§ 作業内容 A
記録の行のうち、先頭から「locality: Northern China.」を含む行までを、その行も含めて1行を1つの文字列とするJSONリストで表せ。空行は除くこと。

----------------------------------------

また、遠心分離によって、不純物の少ない単体イオウが得られるので、製品化が容易である。
【発明を実施するための最良の形態】
【0019】
以下、本発明の銅精鉱浸出残渣から金濃縮物の回収方法を詳細に説明する。
本発明の銅精鉱浸出残渣から金濃縮物の回収方法は、銅精鉱の湿式精錬法により産出される金と単体イオウを含有する浸出残渣から金濃縮物を回収する方法であって、前記浸出残渣を単体イオウが熔融するに十分な程度に加熱しながら遠心分離に付し、金濃縮物と単体イオウを得ることを特徴とする。
【0020】
本発明の回収方法において、銅精鉱浸出残渣を単体イオウが熔融するに十分な程度に加熱しながら遠心分離に付すことに重要な意義がある。これによって、金を製品化する際に、得られた金濃縮物を用いて後工程の環境負荷性を改善しかつ経済性を向上させるとともに、高い金回収率で単体イオウとの分離を行なうことができる。

----------------------------------------

§ 作業内容 B
本文にある【】で囲まれた表記を、すべて書き出せ。

[記録]
----------------------------------------

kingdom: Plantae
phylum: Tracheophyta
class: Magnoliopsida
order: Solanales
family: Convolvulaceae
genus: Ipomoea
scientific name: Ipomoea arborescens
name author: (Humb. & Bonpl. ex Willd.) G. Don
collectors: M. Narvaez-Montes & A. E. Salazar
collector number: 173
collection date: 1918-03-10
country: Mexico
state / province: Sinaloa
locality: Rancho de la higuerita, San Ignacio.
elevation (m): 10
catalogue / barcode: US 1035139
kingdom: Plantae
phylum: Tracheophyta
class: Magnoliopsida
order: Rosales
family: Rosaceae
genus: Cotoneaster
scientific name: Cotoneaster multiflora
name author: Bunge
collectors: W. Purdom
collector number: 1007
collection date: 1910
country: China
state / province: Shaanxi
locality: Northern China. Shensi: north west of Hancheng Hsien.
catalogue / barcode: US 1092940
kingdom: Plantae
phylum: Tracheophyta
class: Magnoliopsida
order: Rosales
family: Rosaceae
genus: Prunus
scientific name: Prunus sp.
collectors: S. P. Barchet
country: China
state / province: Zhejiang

----------------------------------------

§ 出力 A
[
  "kingdom: Plantae",
  "phylum: Tracheophyta",
  "class: Magnoliopsida",
  "order: Solanales",
  "family: Convolvulaceae",
  "genus: Ipomoea",
  "scientific name: Ipomoea arborescens",
  "name author: (Humb. & Bonpl. ex Willd.) G. Don",
  "collectors: M. Narvaez-Montes & A. E. Salazar",
  "collector number: 173",
  "collection date: 1918-03-10",
  "country: Mexico",
  "state / province: Sinaloa",
  "locality: Rancho de la higuerita, San Ignacio.",
  "elevation (m): 10",
  "catalogue / barcode: US 1035139",
  "kingdom: Plantae",
  "phylum: Tracheophyta",
  "class: Magnoliopsida",
  "order: Rosales",
  "family: Rosaceae",
  "genus: Cotoneaster",
  "scientific name: Cotoneaster multiflora",
  "name author: Bunge",
  "collectors: W. Purdom",
  "collector number: 1007",
  "collection date: 1910",
  "country: China",
  "state / province: Shaanxi",
  "locality: Northern China. Shensi: north west of Hancheng Hsien."
]

§ 出力 B
【発明を実施するための最良の形態】
【0019】
【0020】